What the 2028 Companies House Changes Mean for SMEs
FIS Members, (particularly small and medium sized enterprises (SMEs), should start preparing now for a significant shift in Companies House reporting rules. While much of the focus has been on digitalisation, the more immediate issue for many businesses is how to avoid unintentionally putting sensitive financial information into the public domain.
From April 2028, small companies and micro‑entities will, for the first time, be required to file a profit and loss account with Companies House as part of their annual accounts. At the same time, all companies will have to move to fully digital filing using commercial software, with web and paper submissions withdrawn.
These changes sit within a wider package of reforms under the Economic Crime and Corporate Transparency Act 2023, intended to improve the quality and usability of financial information on the public register and strengthen the UK’s ability to tackle economic crime.
The key point: your profit and loss account may be exposed unless you act
Although companies will be required to submit their profit and loss account, the government has confirmed an important concession: SMEs will still be able to prevent that information from being made public.
This effectively creates a two‑tier system in which:
- Companies House and enforcement bodies receive full financial data, including the profit and loss account,
- But the public version of the accounts can exclude that information, if the company chooses to opt out.
It is important to note, however, that this protection will not be automatic.
The detail that should concern SMEs is that the opt‑out process itself has not yet been defined. Companies House has confirmed that the option will exist, but not how it will operate in practice.
Why you should consider opting out
For many SMEs, profit and loss accounts contain some of the most commercially sensitive information in the business that could allow interogation of margins, cost structures, and performance trends that could materially affect relationships with competitors, clients and suppliers.
Historically, smaller companies have been able to limit what they disclose publicly. These reforms change that balance by requiring full submission of the data, even if publication can be controlled.
The move to mandatory digital filing (iXBRL through commercial software) reinforces the likelihood that the opt‑out will be embedded somewhere in the submission process, potentially as a selection, declaration or tagging choice within the software itself.
That means the responsibility for protecting sensitive information is likely to sit not just with the company in principle, but with whoever is actually preparing and submitting the accounts in practice.
The practical implication: doing nothing may mean disclosure
While full procedural detail is still to come, the direction of travel is clear enough for SMEs to act now.
It would be unsafe to assume that:
- Non‑publication will be the default, or
- The opt‑out will be applied automatically by software or advisers
Instead, the prudent assumption is that opting out will require a conscious, positive step at the point of filing.
If that step is missed, whether through misunderstanding, process gaps or simple oversight, the profit and loss account could be published, with limited scope to reverse the situation once the information is in the public domain.
What SMEs should do now
Even without final guidance, there are some immediate, practical steps businesses can take to protect themselves.
First, SMEs should ensure that whoever is responsible for preparing and filing their accounts—whether an external accountant or an internal finance function, is fully aware that protecting the profit and loss account will require active management under the new regime.

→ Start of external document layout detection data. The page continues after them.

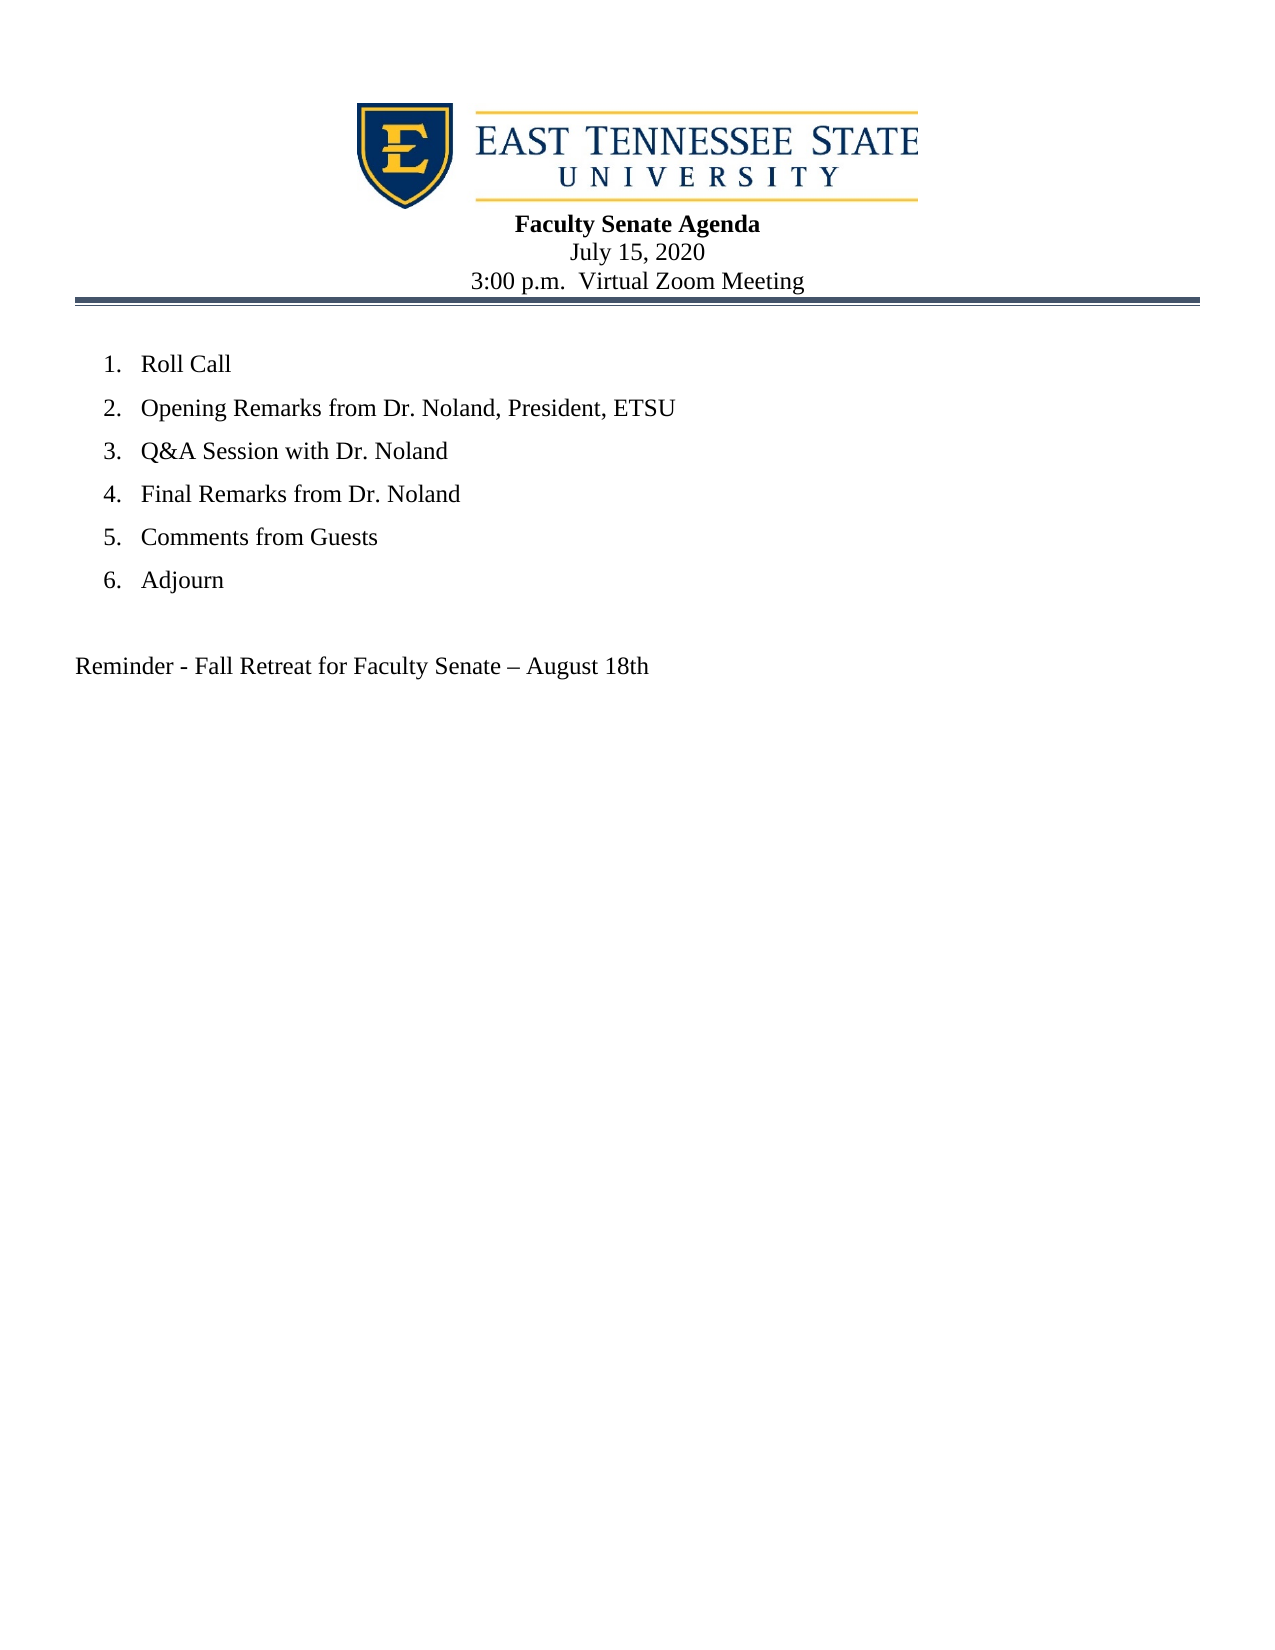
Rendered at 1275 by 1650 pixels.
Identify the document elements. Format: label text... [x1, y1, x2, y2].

list Opening Remarks from Dr. Noland, President, ETSU [103, 393, 1200, 421]
picture [357, 103, 918, 209]
list Final Remarks from Dr. Noland [103, 479, 1200, 508]
list Adjourn [103, 565, 1200, 594]
text Reminder - Fall Retreat for Faculty Senate – August 18th [75, 651, 1200, 680]
list Q&A Session with Dr. Noland [103, 436, 1200, 464]
text 3:00 p.m. Virtual Zoom Meeting [75, 266, 1200, 297]
list Roll Call [103, 349, 1200, 378]
text July 15, 2020 [75, 237, 1200, 266]
list Comments from Guests [103, 522, 1200, 551]
text Faculty Senate Agenda [75, 209, 1200, 237]
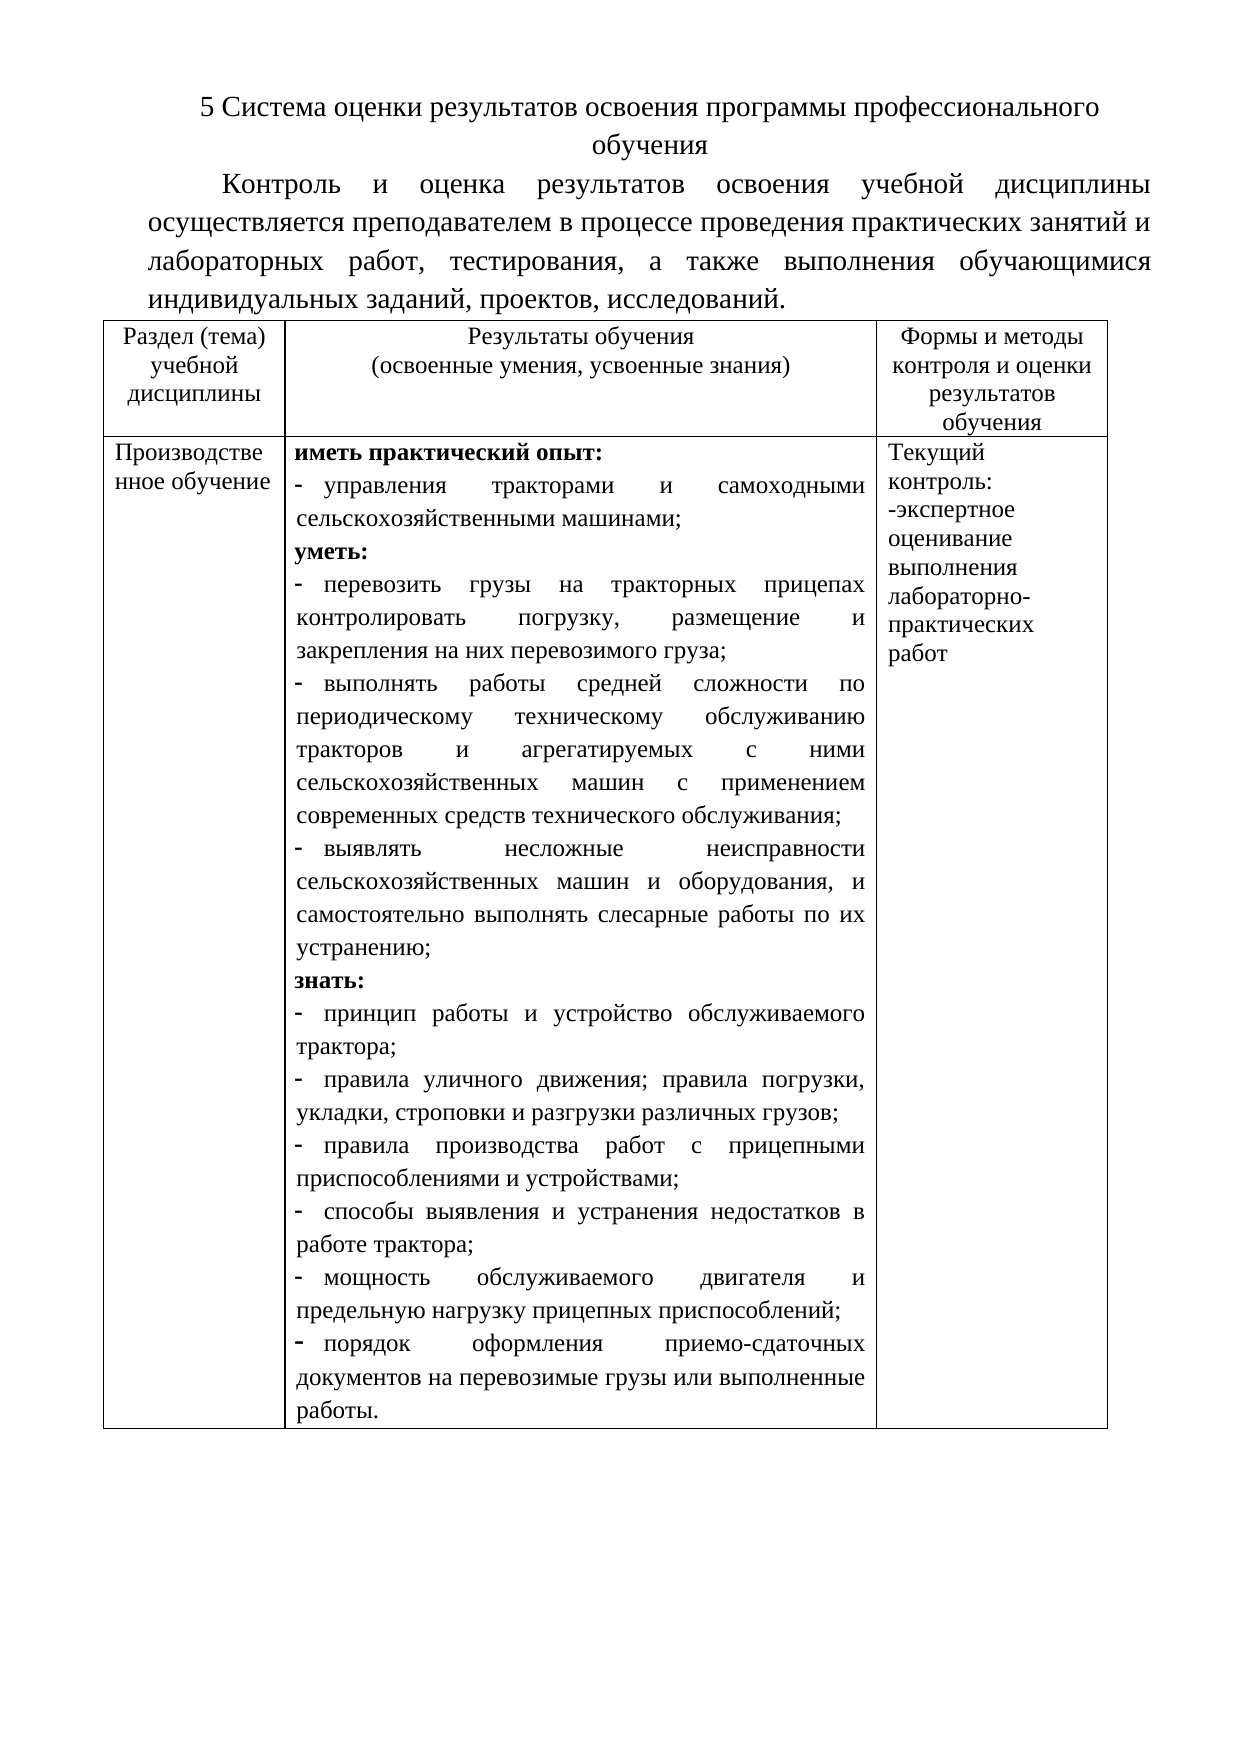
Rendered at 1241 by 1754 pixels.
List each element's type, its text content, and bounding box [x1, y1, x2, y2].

table_header Раздел (тема) учебной дисциплины [104, 321, 284, 436]
table_cell Текущий контроль: -экспертное оценивание выполнения лабораторно- практических работ [877, 437, 1107, 1428]
table_header Формы и методы контроля и оценки результатов обучения [877, 321, 1107, 436]
text Контроль и оценка результатов освоения учебной дисциплины осуществляется преподавателем в процессе проведения практических занятий и лабораторных работ, тестирования, а также выполнения обучающимися индивидуальных заданий, проектов, исследований. [148, 166, 1152, 315]
text 5 Система оценки результатов освоения программы профессионального обучения [148, 89, 1152, 161]
table_cell иметь практический опыт: управления тракторами и самоходными сельскохозяйственными машинами; уметь: перевозить грузы на тракторных прицепах контролировать погрузку, размещение и закрепления на них перевозимого груза; выполнять работы средней сложности по периодическому техническому обслуживанию тракторов и агрегатируемых с ними сельскохозяйственных машин с применением современных средств технического обслуживания; выявлять несложные неисправности сельскохозяйственных машин и оборудования, и самостоятельно выполнять слесарные работы по их устранению; знать: принцип работы и устройство обслуживаемого трактора; правила уличного движения; правила погрузки, укладки, строповки и разгрузки различных грузов; правила производства работ с прицепными приспособлениями и устройствами; способы выявления и устранения недостатков в работе трактора; мощность обслуживаемого двигателя и предельную нагрузку прицепных приспособлений; порядок оформления приемо-сдаточных документов на перевозимые грузы или выполненные работы. [286, 437, 876, 1428]
table_cell Производственное обучение [104, 437, 284, 1428]
table_header Результаты обучения (освоенные умения, усвоенные знания) [286, 321, 876, 436]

Second, this issue should be built into normal financial processes. It should not be left as an ad hoc decision at filing stage, but treated as a standard instruction and checklist item within the year‑end accounts process.
Finally, businesses should keep a close eye on further announcements. The detail of the opt‑out mechanism is still awaited, and will ultimately determine exactly how the risk needs to be managed in practice. FIS will continue to work closely with Institute of Chartered Accountants England and Wales (ICAEW) on this and will provide further guidance as soon as this becomes clear.
Key Takeaway
For SMEs, the immediate takeaway is:
From 2028, you will have to file more financial information than before, but whether that information becomes public will depend on whether you (or your agent) take the right action at the right moment.
Getting that step right will be essential to protecting commercially sensitive financial data in the new reporting landscape.